Despite the tough economy, there are lots of jobs available in engineering and computer science.

So why do companies have to go overseas to fill those jobs? As CBS News business and economics correspondent Rebecca Jarvis explains, one possible reason could be that not enough women are applying.

It's true and it's shocking: Just one in every 10 computer science graduates is a woman. Getting more females on the tech track is becoming a priority for industry leaders.

"The economic trends are super clear. The technical roles are in demand. Even in what is currently a very difficult situation for our country in unemployment. There's a huge shortage of engineers who can build products like Facebook. And women need to have their fair share of those seats," Facebook's chief operating officer Sheryl Sandberg said.

Sandberg, who was ranked number five on the Forbes list of most powerful women, says today her top priority is to convince more women to join her in the world of high tech.

"These jobs pay more, there is more job security," she explained.

If you want to make money, go into technology.

Software engineers at top tech companies average $100,000 a year. Yet women make up just 13 percent of the field. Sandberg takes every opportunity to change that.

Facebook chief operating officer Sheryl Sandberg
Facebook's chief operating officer Sheryl Sandberg CBS

"If America wants to stay in the leadership opposition its had in the world economy, that's going to be incredibly tightly tied to how educated our population is and how good we are in technology," she explained.

Sandberg thinks our education system needs to be revised: "I don't think anyone looking at the situation could conclude anything but [that] our educational system is broken. We are not giving kids enough of a chance, and we're therefore not setting up our country for the success we need going forward. This is absolutely critical."

"I don't know if you've ever had the experience of walking into the wrong restroom by accident. And you sort of have this instant full body shock, 'I'm not where I'm supposed to be!' I think it's that same feeling when you walk into a class room and you are the only woman there," Jocelyn Goldfein, director of engineering at Facebook, said.

"Once girls start seeing women as role models in these fields, then it's a lot easier to feel they belong in that room," she added.

Goldfein says the stereotype of a lone nerd coding in a basement doesn't help. "We don't have a very clear idea of what it's like to be a software engineer.
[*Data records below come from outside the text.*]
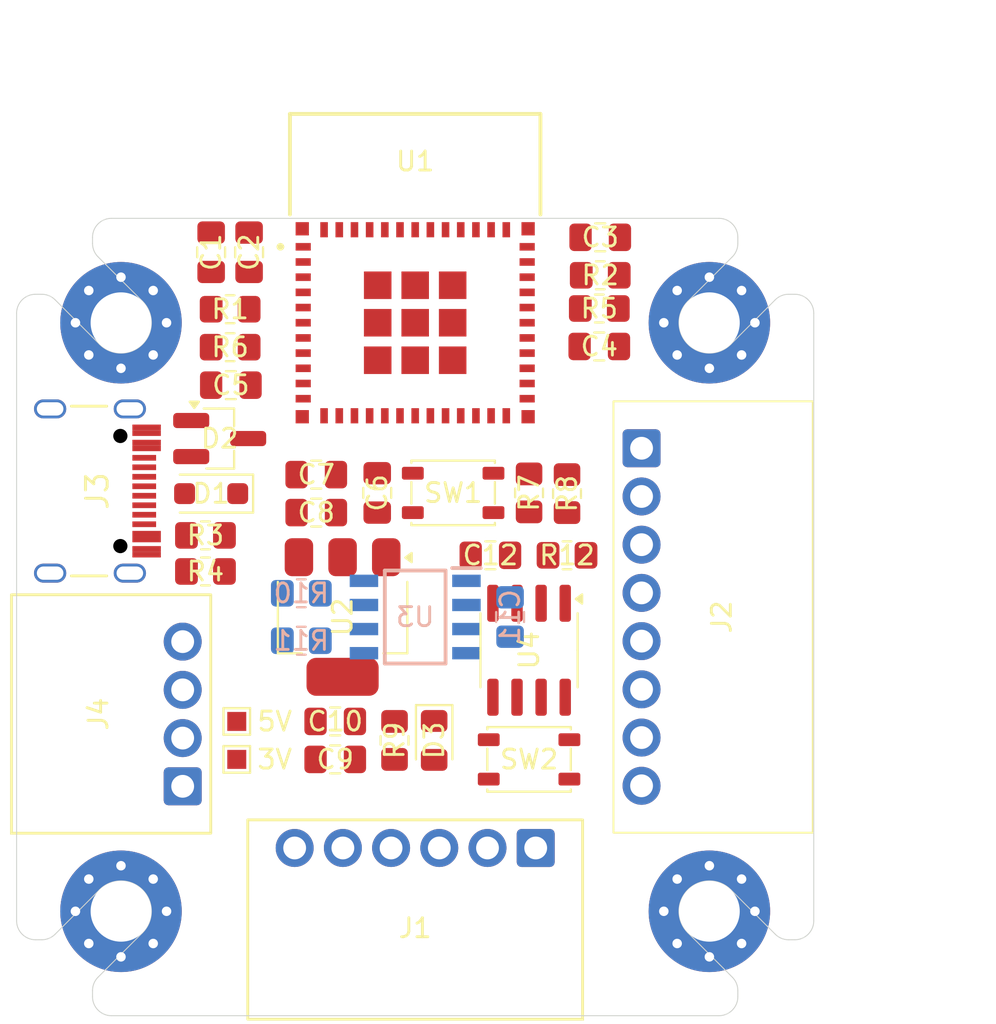
<source format=kicad_pcb>
(kicad_pcb
	(version 20241229)
	(generator "pcbnew")
	(generator_version "9.0")
	(general
		(thickness 1.6)
		(legacy_teardrops no)
	)
	(paper "A4")
	(layers
		(0 "F.Cu" signal)
		(2 "B.Cu" signal)
		(13 "F.Paste" user)
		(15 "B.Paste" user)
		(5 "F.SilkS" user "F.Silkscreen")
		(7 "B.SilkS" user "B.Silkscreen")
		(1 "F.Mask" user)
		(3 "B.Mask" user)
		(17 "Dwgs.User" user "User.Drawings")
		(25 "Edge.Cuts" user)
		(27 "Margin" user)
		(31 "F.CrtYd" user "F.Courtyard")
		(29 "B.CrtYd" user "B.Courtyard")
	)
	(setup
		(pad_to_mask_clearance 0)
		(allow_soldermask_bridges_in_footprints no)
		(tenting front back)
		(grid_origin 100 100)
		(pcbplotparams
			(layerselection 0x00000000_00000000_55555555_5755f5ff)
			(plot_on_all_layers_selection 0x00000000_00000000_00000000_00000000)
			(disableapertmacros no)
			(usegerberextensions no)
			(usegerberattributes yes)
			(usegerberadvancedattributes yes)
			(creategerberjobfile yes)
			(dashed_line_dash_ratio 12.000000)
			(dashed_line_gap_ratio 3.000000)
			(svgprecision 4)
			(plotframeref no)
			(mode 1)
			(useauxorigin no)
			(hpglpennumber 1)
			(hpglpenspeed 20)
			(hpglpendiameter 15.000000)
			(pdf_front_fp_property_popups yes)
			(pdf_back_fp_property_popups yes)
			(pdf_metadata yes)
			(pdf_single_document no)
			(dxfpolygonmode yes)
			(dxfimperialunits yes)
			(dxfusepcbnewfont yes)
			(psnegative no)
			(psa4output no)
			(plot_black_and_white yes)
			(plotinvisibletext no)
			(sketchpadsonfab no)
			(plotpadnumbers no)
			(hidednponfab no)
			(sketchdnponfab yes)
			(crossoutdnponfab yes)
			(subtractmaskfromsilk no)
			(outputformat 1)
			(mirror no)
			(drillshape 1)
			(scaleselection 1)
			(outputdirectory "")
		)
	)
	(net 0 "")
	(net 1 "unconnected-(U1-PadNC)")
	(net 2 "GND")
	(net 3 "/IO9")
	(net 4 "/IO19")
	(net 5 "/GPIO2")
	(net 6 "unconnected-(U1-PadNC)_1")
	(net 7 "unconnected-(U1-PadNC)_2")
	(net 8 "unconnected-(U1-PadNC)_3")
	(net 9 "unconnected-(U1-PadNC)_4")
	(net 10 "unconnected-(U1-PadNC)_5")
	(net 11 "unconnected-(U1-PadNC)_6")
	(net 12 "unconnected-(U1-PadNC)_7")
	(net 13 "unconnected-(U1-PadNC)_8")
	(net 14 "unconnected-(U1-PadNC)_9")
	(net 15 "unconnected-(U1-PadNC)_10")
	(net 16 "unconnected-(U1-PadNC)_11")
	(net 17 "unconnected-(U1-PadNC)_12")
	(net 18 "unconnected-(U1-PadNC)_13")
	(net 19 "/IO10")
	(net 20 "/IO5")
	(net 21 "/IO7")
	(net 22 "/EN")
	(net 23 "+3V3")
	(net 24 "/IO2")
	(net 25 "/CAN_TX")
	(net 26 "/GPIO0")
	(net 27 "/CAN_RX")
	(net 28 "/IO6")
	(net 29 "/GPIO1")
	(net 30 "/IO18")
	(net 31 "/IO8")
	(net 32 "/GPIO3")
	(net 33 "/EN_SCL")
	(net 34 "/EN_SDA")
	(net 35 "/USB_D-")
	(net 36 "/USB_D+")
	(net 37 "+5V")
	(net 38 "/A+")
	(net 39 "/B-")
	(net 40 "/A-")
	(net 41 "/B+")
	(net 42 "/CAN_N")
	(net 43 "/CAN_P")
	(net 44 "/CC2")
	(net 45 "/CC1")
	(net 46 "Net-(C6-Pad1)")
	(net 47 "Net-(D1-A)")
	(net 48 "Net-(D3-A)")
	(net 49 "unconnected-(J3-SBU1-PadA8)")
	(net 50 "unconnected-(J3-SBU2-PadB8)")
	(net 51 "Net-(U4-Rs)")
	(net 52 "unconnected-(U3-5V-Pad1)")
	(net 53 "unconnected-(U3-OUT-Pad3)")
	(net 54 "unconnected-(U4-Vref-Pad5)")
	(footprint "Capacitor_SMD:C_0805_2012Metric_Pad1.18x1.45mm_HandSolder" (layer "F.Cu") (at 103.9625 96.75))
	(footprint "TestPoint:TestPoint_Pad_1.0x1.0mm" (layer "F.Cu") (at 90.6 107.5 90))
	(footprint "MountingHole:MountingHole_3.2mm_M3_Pad_Via" (layer "F.Cu") (at 115.5 84.5))
	(footprint "footprint:USB-TYPE-C-31-M-12" (layer "F.Cu") (at 83.25 93.363333 -90))
	(footprint "footprint:TerminalBlock_Xinya_2.54-4P_1x04_P2.54mm_Horizontal" (layer "F.Cu") (at 87.75 108.916667 90))
	(footprint "Resistor_SMD:R_0805_2012Metric_Pad1.20x1.40mm_HandSolder" (layer "F.Cu") (at 88.95 95.7 180))
	(footprint "Capacitor_SMD:C_0805_2012Metric_Pad1.18x1.45mm_HandSolder" (layer "F.Cu") (at 91.25 80.7875 90))
	(footprint "Resistor_SMD:R_0805_2012Metric_Pad1.20x1.40mm_HandSolder" (layer "F.Cu") (at 88.95 97.6 180))
	(footprint "SamacSys_Parts:ESP32C3MINI1H4" (layer "F.Cu") (at 100 84.5))
	(footprint "Diode_SMD:D_SOD-123F" (layer "F.Cu") (at 89.25 93.5 180))
	(footprint "footprint:TerminalBlock_Xinya_2.54-6P_1x06_P2.54mm_Horizontal" (layer "F.Cu") (at 106.35 112.165 180))
	(footprint "MountingHole:MountingHole_3.2mm_M3_Pad_Via" (layer "F.Cu") (at 84.5 84.5))
	(footprint "Resistor_SMD:R_0805_2012Metric_Pad1.20x1.40mm_HandSolder" (layer "F.Cu") (at 106 93.4625 90))
	(footprint "LED_SMD:LED_0805_2012Metric_Pad1.15x1.40mm_HandSolder" (layer "F.Cu") (at 101 106.5 -90))
	(footprint "Capacitor_SMD:C_0805_2012Metric_Pad1.18x1.45mm_HandSolder" (layer "F.Cu") (at 95.7875 107.5))
	(footprint "Resistor_SMD:R_0805_2012Metric_Pad1.20x1.40mm_HandSolder" (layer "F.Cu") (at 90.25 85.7875))
	(footprint "Resistor_SMD:R_0805_2012Metric_Pad1.20x1.40mm_HandSolder" (layer "F.Cu") (at 109.75 82))
	(footprint "Package_TO_SOT_SMD:SOT-223-3_TabPin2" (layer "F.Cu") (at 96.175 100 -90))
	(footprint "MountingHole:MountingHole_3.2mm_M3_Pad_Via" (layer "F.Cu") (at 84.5 115.5))
	(footprint "Capacitor_SMD:C_0805_2012Metric_Pad1.18x1.45mm_HandSolder" (layer "F.Cu") (at 94.7875 94.5))
	(footprint "footprint:TerminalBlock_Xinya_2.54-8P_1x08_P2.54mm_Horizontal" (layer "F.Cu") (at 111.9275 91.11 -90))
	(footprint "Capacitor_SMD:C_0805_2012Metric_Pad1.18x1.45mm_HandSolder" (layer "F.Cu") (at 89.25 80.7875 90))
	(footprint "SamacSys_Parts:SW_SPST_PTS810" (layer "F.Cu") (at 102 93.4625))
	(footprint "Capacitor_SMD:C_0805_2012Metric_Pad1.18x1.45mm_HandSolder" (layer "F.Cu") (at 109.75 80 180))
	(footprint "Resistor_SMD:R_0805_2012Metric_Pad1.20x1.40mm_HandSolder" (layer "F.Cu") (at 98.9125 106.5 -90))
	(footprint "SamacSys_Parts:SW_SPST_PTS810" (layer "F.Cu") (at 106 107.5))
	(footprint "Resistor_SMD:R_0805_2012Metric_Pad1.20x1.40mm_HandSolder" (layer "F.Cu") (at 109.7 83.75))
	(footprint "MountingHole:MountingHole_3.2mm_M3_Pad_Via" (layer "F.Cu") (at 115.5 115.5))
	(footprint "Resistor_SMD:R_0805_2012Metric_Pad1.20x1.40mm_HandSolder" (layer "F.Cu") (at 108 93.5 90))
	(footprint "Package_TO_SOT_SMD:SOT-23_Handsoldering" (layer "F.Cu") (at 89.7 90.6))
	(footprint "Capacitor_SMD:C_0805_2012Metric_Pad1.18x1.45mm_HandSolder" (layer "F.Cu") (at 94.7875 92.5))
	(footprint "Capacitor_SMD:C_0805_2012Metric_Pad1.18x1.45mm_HandSolder" (layer "F.Cu") (at 95.7875 105.5))
	(footprint "Capacitor_SMD:C_0805_2012Metric_Pad1.18x1.45mm_HandSolder" (layer "F.Cu") (at 90.2875 87.7875 180))
	(footprint "Resistor_SMD:R_0805_2012Metric_Pad1.20x1.40mm_HandSolder" (layer "F.Cu") (at 90.25 83.7875))
	(footprint "Resistor_SMD:R_0805_2012Metric_Pad1.20x1.40mm_HandSolder" (layer "F.Cu") (at 108 96.75))
	(footprint "TestPoint:TestPoint_Pad_1.0x1.0mm" (layer "F.Cu") (at 90.6 105.5 90))
	(footprint "Capacitor_SMD:C_0805_2012Metric_Pad1.18x1.45mm_HandSolder" (layer "F.Cu") (at 109.7 85.75 180))
	(footprint "Capacitor_SMD:C_0805_2012Metric_Pad1.18x1.45mm_HandSolder" (layer "F.Cu") (at 98 93.4625 90))
	(footprint "Package_SO:SOIC-8_3.9x4.9mm_P1.27mm" (layer "F.Cu") (at 106 101.75 -90))
	(footprint "Resistor_SMD:R_0805_2012Metric_Pad1.20x1.40mm_HandSolder" (layer "B.Cu") (at 94 101.25 180))
	(footprint "Resistor_SMD:R_0805_2012Metric_Pad1.20x1.40mm_HandSolder" (layer "B.Cu") (at 94 98.75 180))
	(footprint "Capacitor_SMD:C_0805_2012Metric_Pad1.18x1.45mm_HandSolder"
		(layer "B.Cu")
		(uuid "6db766f2-05c8-4b19-a7b5-9c6aed10679c")
		(at 105 100 -90)
		(descr "Capacitor SMD 0805 (2012 Metric), square (rectangular) end terminal, IPC_7351 nominal with elongated pad for handsoldering. (Body size source: IPC-SM-782 page 76, https://www.pcb-3d.com/wo
... [22373 chars truncated]
</source>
Most of the images we get from Hollywood are about hackers breaking into a basement at the CIA and starting World War III. The real work of software engineering is actually quite collaborative," she said.

"I don't think you have to love doing the programming all the time. It's about what you can do to change the world. And that's what girls want to do to change the world. And this will get you there," computer science engineering student Mo Kudeki said.

Getting more women in the door is a start, but Sandberg would really like to see is more women competing for her job. "If we can get more women to stay and lean into their careers we can really make a big difference. And make sure the progress happens at every level of society," she said.